Für eine Anerkennung als psychotherapeutische Ausbildungseinrichtung sind dem Bundesministerium für Gesundheit neben der Erfüllung von formalen Kriterien ein detailiertes methodenspezifisches Ausbildungscurriculum, bzw. entsprechende Unterlagen über Zahl, Bestellung und Qualifikation des erforderlichen Lehrpersonals, etc., vorzulegen. Diese Informationen dienen vorab als Entscheidungsgrundlage für die Erstellung eines gesetzlich vorgeschriebenen Gutachtens durch den Psychotherapiebeirat.

In erster Linie geht es beim Anerkennungsverfahren um die Ermittlung von psychotherapeutischen Methoden, die praktisch erprobt wurden, eine wissenschaftliche Fundierung entwickelt haben und international verankerten Standards entsprechen. Eine Anerkennung ist mit der „Bewährung“ der Methode eng verbunden.

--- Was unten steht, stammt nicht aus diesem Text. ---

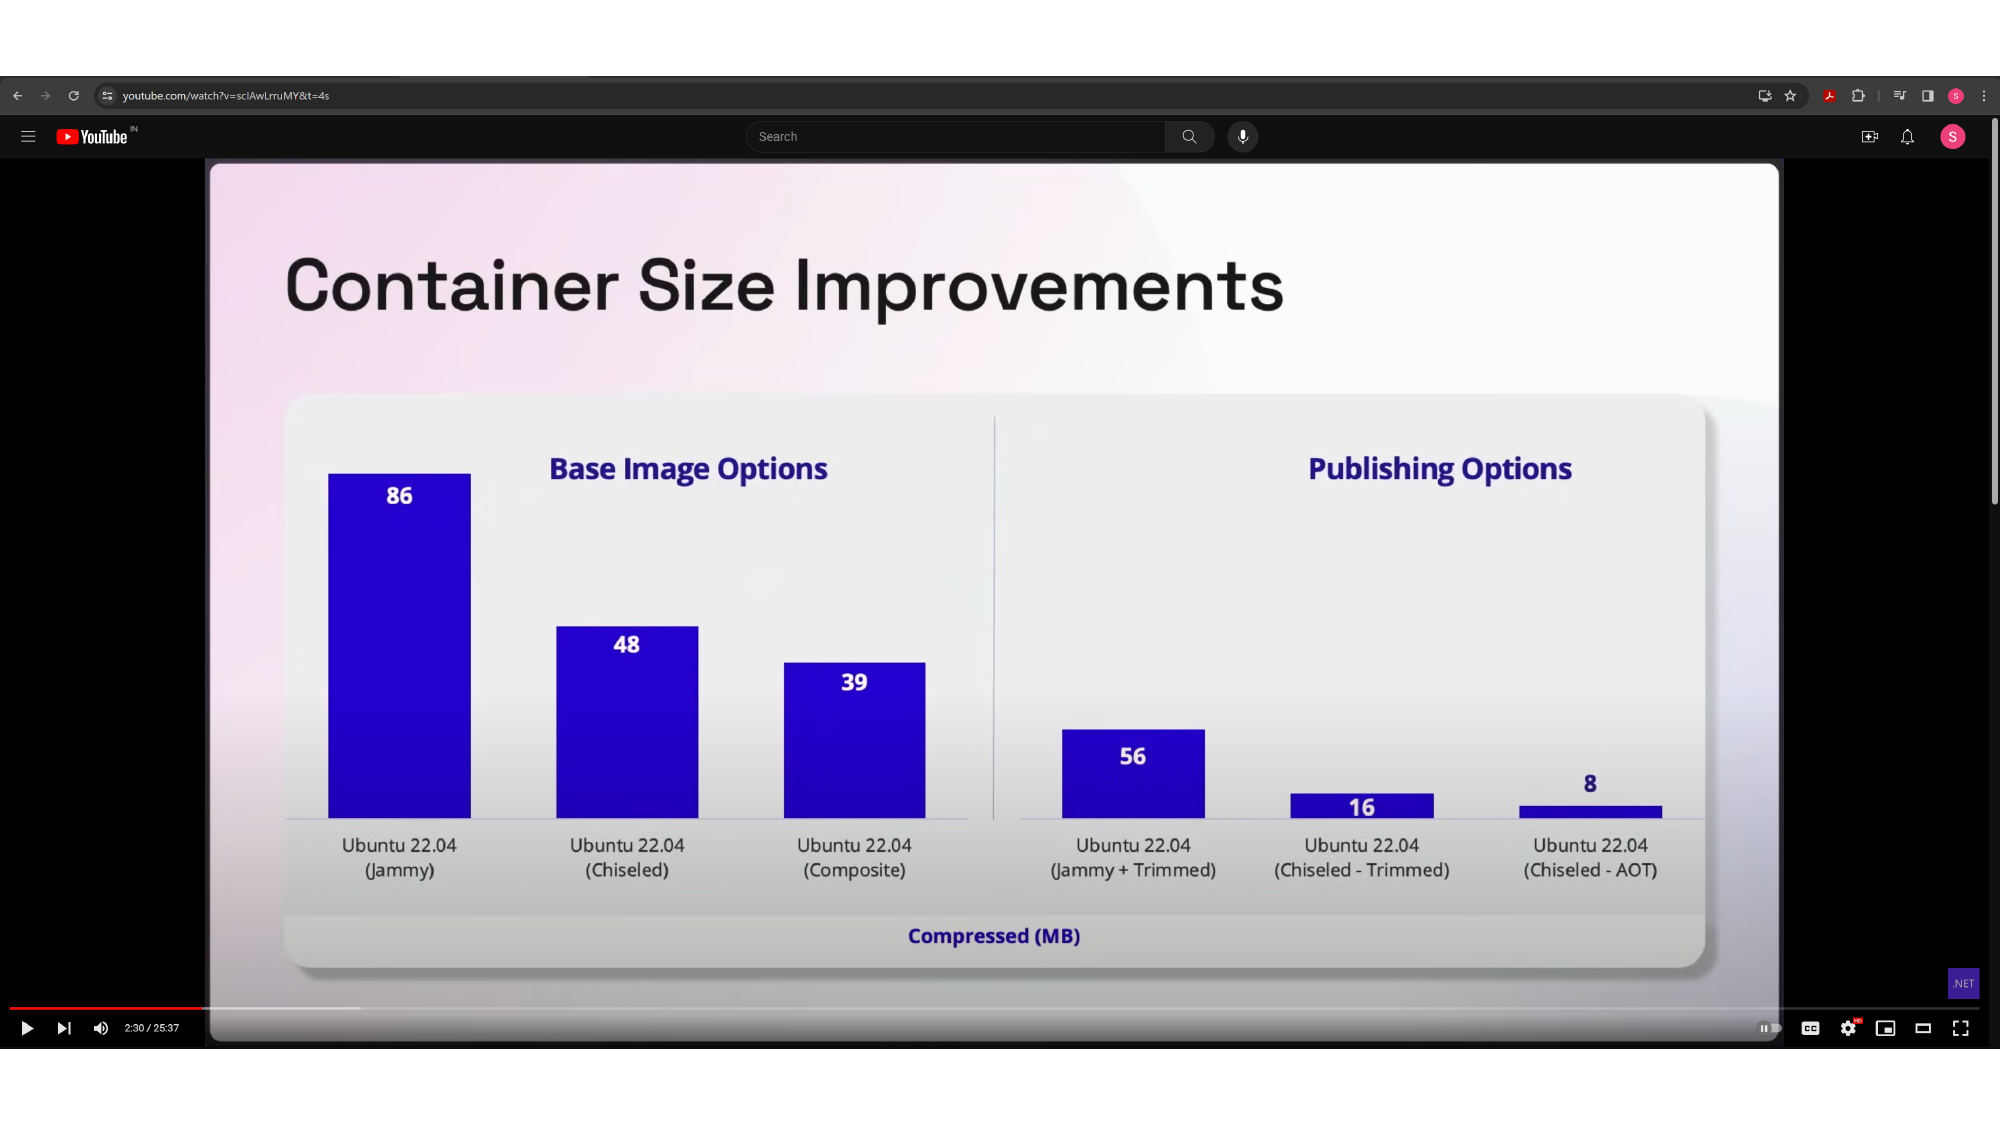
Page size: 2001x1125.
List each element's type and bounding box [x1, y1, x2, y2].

picture [0, 75, 2000, 1049]
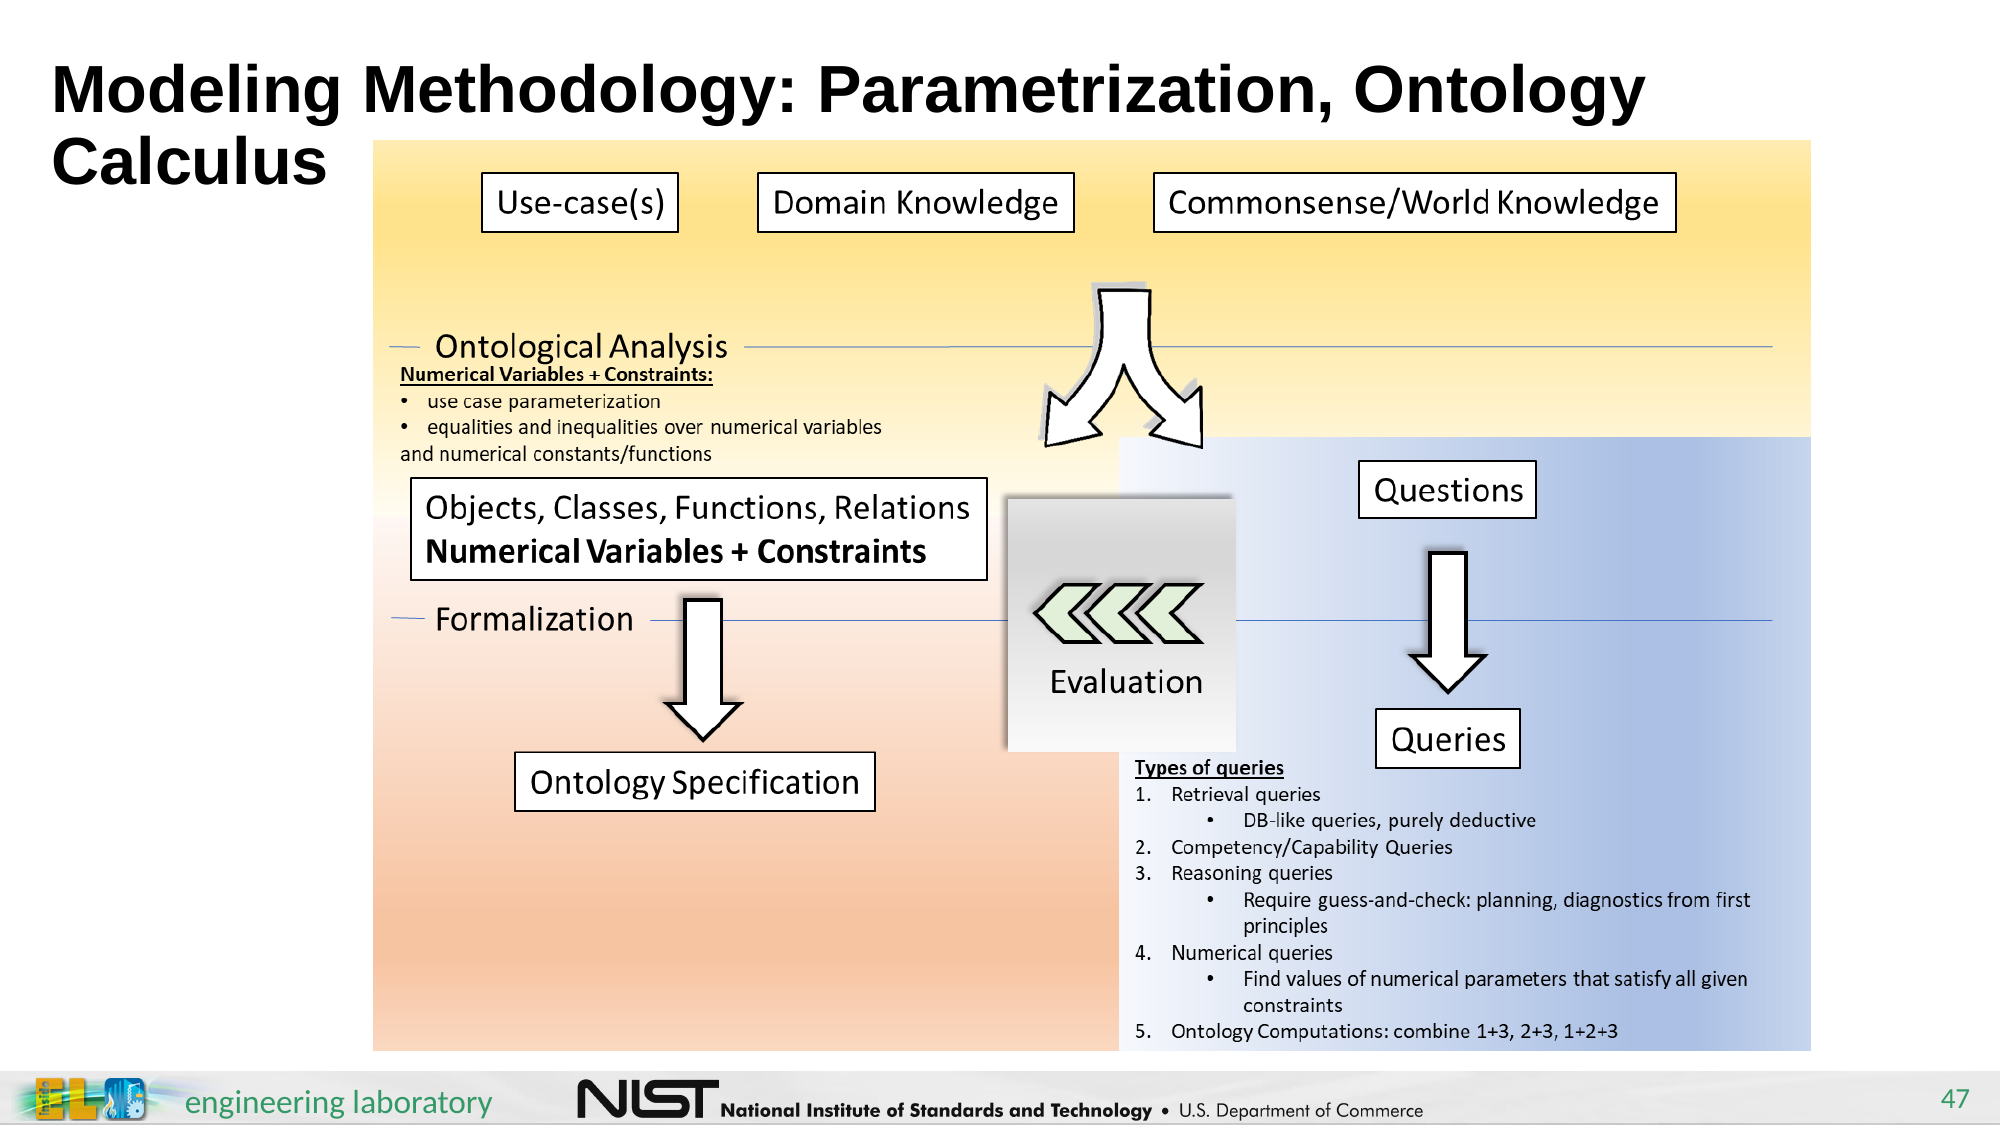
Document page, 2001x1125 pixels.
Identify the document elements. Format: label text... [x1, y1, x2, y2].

title Modeling Methodology: Parametrization, Ontology Calculus [36, 33, 1837, 222]
slide_number 47 [1876, 1077, 1971, 1116]
picture [572, 1077, 1428, 1123]
picture [11, 1075, 237, 1121]
picture [373, 139, 1811, 1057]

„Jede psychotherapeutische Methode basiert auf kommunikativen Vorgängen und unverzichtbaren verbalen Austauschprozessen, die über die Beeinflussung der psychischen Ebene (Erleben, Bewußtsein, emotionale und kognitive Prozesse, Motivationsprozesse) zu einer konstruktiven Veränderung von Krankheitssymptomen und Leidenszuständen und zu einer Neuorganisation des Erlebens und Verhaltens führen.“- Körperorientierte Ausbildungseinrichtungen, die in Österreich um eine Anerkennung bemüht sind, werden sich diesem Gesetzestext entsprechend jedenfalls zu deklarieren haben.

Es ist schwer vorstellbar, daß Körperpsychotherapie auf Dauer von der Gesetzgebung ausgeschlossen bleiben wird. Ob für eine gesetzliche Anerkennung aber nicht auch wesentliche, Reichs Menschenbild betreffende Ideen „verkauft“ werden (müssen), mag an dieser Stelle vorläufig unbeantwortet bleiben.